*** Exercise materials Section Begins ***

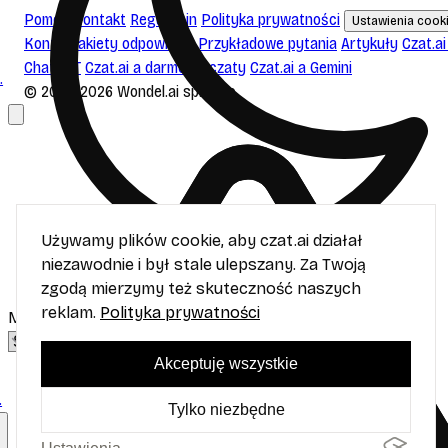
Pomoc
Kontakt
Regulamin
Polityka prywatności
Ustawienia cook
Konto
Pakiety odpowiedzi
Przykładowe pytania
Artykuły
Czat.ai
ChatGPT
Czat.ai a darmowe czaty
Czat.ai a Gemini
.
© 2023-2026 Wondel.ai sp. z o.o.
Używamy plików cookie, aby czat.ai działał
niezawodnie i był stale ulepszany. Za Twoją
zgodą mierzymy też skuteczność naszych
reklam.
Polityka prywatności
Motyw
Akceptuję wszystkie
.
Tylko niezbędne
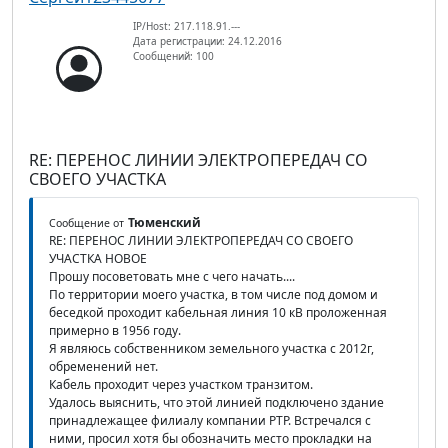
IP/Host: 217.118.91.---
Дата регистрации: 24.12.2016
Сообщений: 100
RE: ПЕРЕНОС ЛИНИИ ЭЛЕКТРОПЕРЕДАЧ СО
СВОЕГО УЧАСТКА
Тюменский
Сообщение от
RE: ПЕРЕНОС ЛИНИИ ЭЛЕКТРОПЕРЕДАЧ СО СВОЕГО
УЧАСТКА НОВОЕ
Прошу посоветовать мне с чего начать....
По территории моего участка, в том числе под домом и
беседкой проходит кабельная линия 10 кВ проложенная
примерно в 1956 году.
Я являюсь собственником земельного участка с 2012г,
обременений нет.
Кабель проходит через участком транзитом.
Удалось выяснить, что этой линией подключено здание
принадлежащее филиалу компании РТР. Встречался с
ними, просил хотя бы обозначить место прокладки на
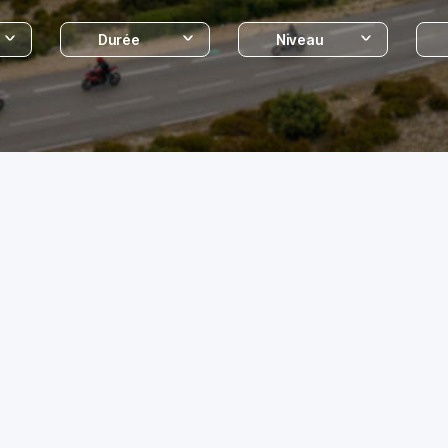
Durée
Niveau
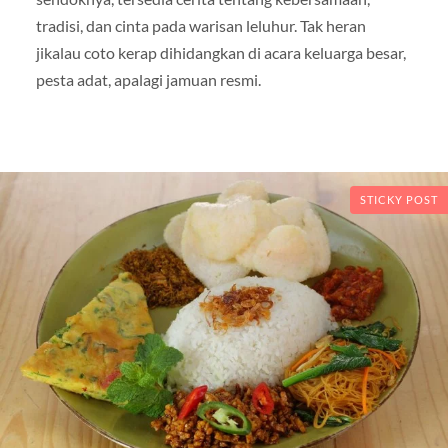
tradisi, dan cinta pada warisan leluhur. Tak heran
jikalau coto kerap dihidangkan di acara keluarga besar,
pesta adat, apalagi jamuan resmi.
STICKY POST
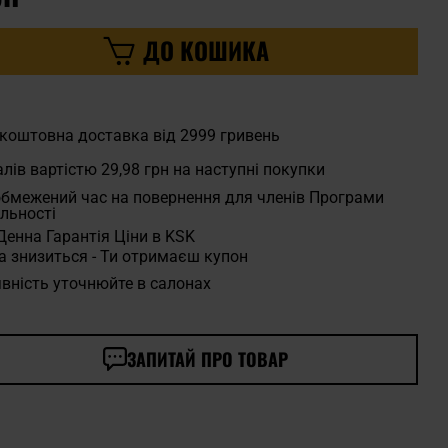
ДО КОШИКА
коштовна доставка від 2999 гривень
лів вартістю
29,98 грн
на наступні покупки
бмежений час на повернення для членів Програми
льності
Денна Гарантія Ціни в KSK
а знизиться - Ти отримаєш купон
вність уточнюйте в салонах
ЗАПИТАЙ ПРО ТОВАР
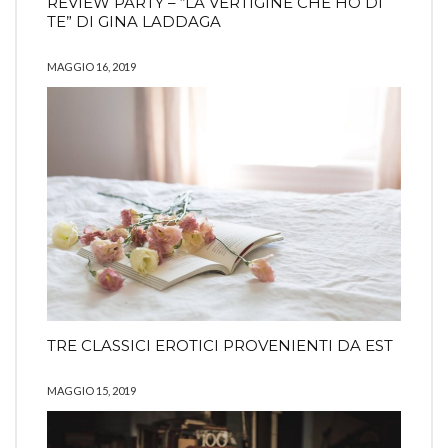
REVIEW PARTY – “LA VERTIGINE CHE HO DI
TE” DI GINA LADDAGA
MAGGIO 16, 2019
TRE CLASSICI EROTICI PROVENIENTI DA EST
MAGGIO 15, 2019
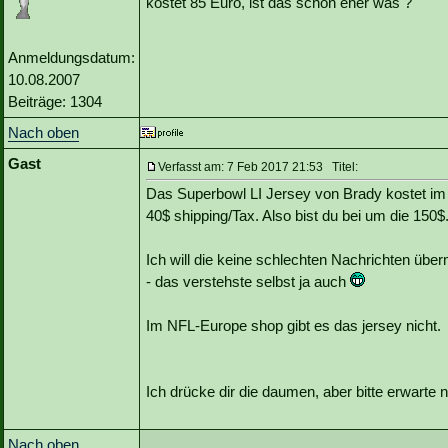
kostet 85 Euro, ist das schon eher was ?
Anmeldungsdatum:
10.08.2007
Beiträge: 1304
Nach oben
Gast
Verfasst am: 7 Feb 2017 21:53 Titel:
Das Superbowl LI Jersey von Brady kostet i
40$ shipping/Tax. Also bist du bei um die 150$
Ich will die keine schlechten Nachrichten über
- das verstehste selbst ja auch
Im NFL-Europe shop gibt es das jersey nicht.
Ich drücke dir die daumen, aber bitte erwarte ni
Nach oben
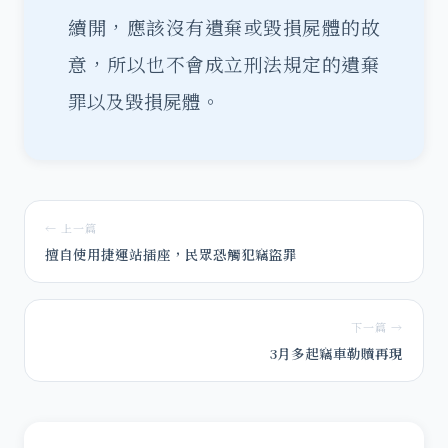
續開，應該沒有遺棄或毀損屍體的故
意，所以也不會成立刑法規定的遺棄
罪以及毀損屍體。
← 上一篇
擅自使用捷運站插座，民眾恐觸犯竊盜罪
下一篇 →
3月多起竊車勒贖再現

*** Exercise materials Section Ends ***

▸ Your task: Can you write out the lines of every entry again, substituting "Privacy Policy" for "Polityka prywatności" and keeping all else the same? Leave out the pictures.

▸ Output for this task:
Pomoc
Kontakt
Regulamin
Privacy Policy
Ustawienia cook
Konto
Pakiety odpowiedzi
Przykładowe pytania
Artykuły
Czat.ai
ChatGPT
Czat.ai a darmowe czaty
Czat.ai a Gemini
.
© 2023-2026 Wondel.ai sp. z o.o.
Używamy plików cookie, aby czat.ai działał
niezawodnie i był stale ulepszany. Za Twoją
zgodą mierzymy też skuteczność naszych
reklam.
Privacy Policy
Motyw
Akceptuję wszystkie
.
Tylko niezbędne
IP/Host: 217.118.91.---
Дата регистрации: 24.12.2016
Сообщений: 100
RE: ПЕРЕНОС ЛИНИИ ЭЛЕКТРОПЕРЕДАЧ СО
СВОЕГО УЧАСТКА
Тюменский
Сообщение от
RE: ПЕРЕНОС ЛИНИИ ЭЛЕКТРОПЕРЕДАЧ СО СВОЕГО
УЧАСТКА НОВОЕ
Прошу посоветовать мне с чего начать....
По территории моего участка, в том числе под домом и
беседкой проходит кабельная линия 10 кВ проложенная
примерно в 1956 году.
Я являюсь собственником земельного участка с 2012г,
обременений нет.
Кабель проходит через участком транзитом.
Удалось выяснить, что этой линией подключено здание
принадлежащее филиалу компании РТР. Встречался с
ними, просил хотя бы обозначить место прокладки на
Durée
Niveau
tradisi, dan cinta pada warisan leluhur. Tak heran
jikalau coto kerap dihidangkan di acara keluarga besar,
pesta adat, apalagi jamuan resmi.
STICKY POST
ДО КОШИКА
коштовна доставка від 2999 гривень
лів вартістю
29,98 грн
на наступні покупки
бмежений час на повернення для членів Програми
льності
Денна Гарантія Ціни в KSK
а знизиться - Ти отримаєш купон
вність уточнюйте в салонах
ЗАПИТАЙ ПРО ТОВАР
REVIEW PARTY – “LA VERTIGINE CHE HO DI
TE” DI GINA LADDAGA
MAGGIO 16, 2019
TRE CLASSICI EROTICI PROVENIENTI DA EST
MAGGIO 15, 2019
kostet 85 Euro, ist das schon eher was ?
Anmeldungsdatum:
10.08.2007
Beiträge: 1304
Nach oben
Gast
Verfasst am: 7 Feb 2017 21:53 Titel:
Das Superbowl LI Jersey von Brady kostet i
40$ shipping/Tax. Also bist du bei um die 150$
Ich will die keine schlechten Nachrichten über
- das verstehste selbst ja auch
Im NFL-Europe shop gibt es das jersey nicht.
Ich drücke dir die daumen, aber bitte erwarte ni
Nach oben
續開，應該沒有遺棄或毀損屍體的故
意，所以也不會成立刑法規定的遺棄
罪以及毀損屍體。
← 上一篇
擅自使用捷運站插座，民眾恐觸犯竊盜罪
下一篇 →
3月多起竊車勒贖再現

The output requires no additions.